Karl Nolle, MdL
DNN/LVZ, 21.04.2010
Stasi-Vorwürfe: Dresdner IHK-Chef tritt zurück
Dresden. Der Präsident der Dresdner Industrie- und Handelskammer (IHK), Hartmut Paul, wirft hin. Nach wochenlangem Tauziehen um seine Zukunft an der Spitze der Kammer werde der 66-Jährige am Mittwoch auf einer Vollversammlung eine entsprechende Erklärung verlesen lassen, hieß es aus IHK-Kreisen in Dresden. Er selbst werde nicht zugegen sein. Grund sind Stasi-Vorwürfen gegen Paul. Als möglicher Nachfolger für das Spitzenamt wird der bisherige Vizepräsident Christian Doerr, Geschäftsführer der Dr. Doerr Feinkost GmbH Dresden, gehandelt.

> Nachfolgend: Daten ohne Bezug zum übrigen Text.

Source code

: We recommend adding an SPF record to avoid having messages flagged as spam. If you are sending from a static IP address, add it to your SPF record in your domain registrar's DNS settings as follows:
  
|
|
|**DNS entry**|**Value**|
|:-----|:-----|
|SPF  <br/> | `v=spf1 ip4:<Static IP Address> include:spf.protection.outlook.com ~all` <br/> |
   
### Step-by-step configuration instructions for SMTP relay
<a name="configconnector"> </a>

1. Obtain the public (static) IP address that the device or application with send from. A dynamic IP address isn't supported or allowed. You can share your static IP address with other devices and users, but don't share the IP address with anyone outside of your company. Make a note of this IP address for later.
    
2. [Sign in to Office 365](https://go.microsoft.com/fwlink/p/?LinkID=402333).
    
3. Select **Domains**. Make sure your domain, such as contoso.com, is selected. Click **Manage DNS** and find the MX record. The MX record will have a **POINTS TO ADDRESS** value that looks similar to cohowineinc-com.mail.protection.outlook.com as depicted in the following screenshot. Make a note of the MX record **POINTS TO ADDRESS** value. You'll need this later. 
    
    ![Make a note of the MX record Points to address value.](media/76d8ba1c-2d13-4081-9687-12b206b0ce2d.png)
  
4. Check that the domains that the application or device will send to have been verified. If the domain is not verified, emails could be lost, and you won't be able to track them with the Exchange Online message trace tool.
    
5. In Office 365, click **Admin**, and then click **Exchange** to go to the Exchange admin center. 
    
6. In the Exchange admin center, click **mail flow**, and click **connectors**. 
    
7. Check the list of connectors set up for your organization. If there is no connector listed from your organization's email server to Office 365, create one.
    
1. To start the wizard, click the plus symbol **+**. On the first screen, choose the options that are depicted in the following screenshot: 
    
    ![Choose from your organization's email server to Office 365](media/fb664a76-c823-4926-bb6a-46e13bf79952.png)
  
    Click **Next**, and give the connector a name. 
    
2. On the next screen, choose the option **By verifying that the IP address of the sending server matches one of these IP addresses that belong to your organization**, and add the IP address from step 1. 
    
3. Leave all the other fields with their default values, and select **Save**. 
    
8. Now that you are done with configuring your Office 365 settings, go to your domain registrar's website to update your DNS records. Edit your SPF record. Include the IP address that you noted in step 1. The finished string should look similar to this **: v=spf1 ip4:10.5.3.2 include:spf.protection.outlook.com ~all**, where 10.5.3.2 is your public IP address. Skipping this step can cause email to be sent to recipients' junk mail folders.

Im Herbst vergangenen Jahres war bekannt geworden, dass die Birthler-Behörde den IHK-Chef als Informanten des MfS bewertet. Paul hatte erklärt, nie eine Verpflichtungserklärung unterschrieben und keine Berichte verfasst zu haben. Auch habe er nicht gewusst, dass er als Inoffizieller Mitarbeiter geführt worden sei. Der ehemalige Restaurantchef im Ostberliner Fernsehturm, der soll bereits als Kellnerlehrling in Leipzig von der Stasi angesprochen worden sein. Das soll aus Dokumenten der Stasi-Unterlagen-Behörde in Berlin hervorgehen. Paul war demnach jahrelang unter dem Decknamen „IM Lerche“ geführt worden. Zunächst ließ der Präsident sein Amt ruhen.
Die Vereinigung der Opfer des Stalinismus (VOS) hatte indes unmittelbar nach Bekanntwerden der Vorwürfe seinen Rücktritt gefordert. Nach internen Querelen zum Thema Akteneinsicht hat ihm offensichtlich auch die engere Führung der Dresdner IHK am Ende die Rückendeckung verweigert. Paul ziehe daraus nun die Konsequenzen, hieß es gestern.
Der 1944 in Rathen geborene Paul war nach Lehre als Kellner, Ausbildung zum Koch, Studienabschluss an der Hotel- und Gatstätten-Fachschule Leipzig von 1981 bis 1989 Gastronomiechef im Fernsehturm Berlin. Von 1989 bis 1991 arbeitete er als Vizedirektor des Hotels Dresdner Hof (jetzt Hilton Dresden). Anschließend übernahm er den Direktorenposten der vier Interhotels Prager Straße und von 1992 bis 1998 den gleichen Job im Hotel Mercure Newa Dresden. Seit August 1998 leitet er als Geschäftsführender Gesellschafter das Hotel „Goldener Anker“ in Radebeul.
Hartmut Paul wurde im Mai 1995 erstmals zum Präsidenten der IHK Dresden gewählt. 2008 bestätigten ihn die Mitglieder der Interessenvertretung von rund 93000 Unternehmen für weitere vier Jahre in dem Amt. Er habe sich nichts vorzuwerfen, wurde Paul nach dem Bekanntwerden der Stasi-Vorwürfe Ende 2009 zitiert. Mit seinem Präsidentenamt ist nun trotzdem vorzeitig Schluss.